Actress and model, Emily Ratajkowski, echoed the sentiments of Florence Thompson, wondering why she, as a subject voluntarily or involuntarily, had no rights in images that contain her likeness. As with Prince, Ratajkowski likely signs releases for her commercial work as a model[2] and as a famous person, she is the subject of many photos where no permission is sought. She has even sued by a photographer for reusing an image of herself on her own social media page. Why can’t she have a copyright interest in the images of herself?

So, what is the solution? Should the person in the photo have rights in the image just as the person who created the image? Or perhaps following copyright considerations for oral history interviews, where the interviewee and the interviewer could both contribute copyrightable elements, should there be a joint or split copyright? Should we add a copyright interest for the subject of photos?

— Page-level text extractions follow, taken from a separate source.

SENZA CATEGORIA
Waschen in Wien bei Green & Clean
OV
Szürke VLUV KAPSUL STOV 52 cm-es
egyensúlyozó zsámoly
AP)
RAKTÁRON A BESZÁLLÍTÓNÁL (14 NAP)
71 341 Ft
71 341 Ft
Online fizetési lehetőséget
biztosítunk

Many copyright scholars lament adding more rights to copyright law, arguing that copyright cannot be expected to “do it all.” In 1865, the category of photography was added to works that could be copyrightable[2] in the United States.[3] Forty years later audio-visual works (like motion pictures and films) were added. We have continued to add categories and refined definitions of author/creatorship, why not add another thing, a right for persons who appear in copyrighted works?

I can hear my copyright colleagues and researchers screaming at their laptops, “how is that going to work!?” I have no idea, how does any of this work?[4] But I do know, if a copyright interest for subjects in copyrighted works were added, Fair Use could apply to those copyrighted works.

Sandra Aya Enimil (she/her) is the Program Director for Scholarly Communication and Information Policy at Yale University Library. At Yale, Sandra provides strategic insight on licensing, scholarly communication, Open Access, copyright, and publishing issues. She is the Chair of the License Review Steering Committee and provides consultation on licenses of all types for the library. Sandra also provides information and resources on openness, Open Access, using copyrighted materials and assists creators in protecting their own copyright. Sandra collaborates with individuals and departments within the library and across campus. Sandra is committed to diversity, equity, and inclusion (DEI) and is interested in the intersection of DEI and intellectual property. 

This blog is cross posted on the Conversations on Copyright at Yale Library Blog: https://campuspress.yale.edu/copyrightconversations/

[1] Carrie Mae Weems appropriated the images of enslaved people from the Harvard Archives in her artwork. Harvard later threatened a lawsuit, Ms. Weems felt her use was a Fair Use said she welcomed Harvard to continue the conversation in the courts. Harvard acquired the artwork. https://legalleft.org/wp-content/uploads/sites/11/2014/07/Murray.pdf

[2] Ratajkowski disputes signing a license for a photoshoot for a certain magazine, the photographer has since released multiple books using photos that were not used for the magazine. Ratajkowski considers those photos to be unauthorized use of her likeness

[3] There was a lot of debate about the creativity involved in mid-19th century photographs.

[4] In Burrow-Giles Lithographic Co. v. Sarony (1884), the Supreme Court confirmed that the U.S. Congress had the right to extend copyright protection to include photography: https://www.law.cornell.edu/supremecourt/text/111/53

[5] Basically we made up these laws, why not make up a few more?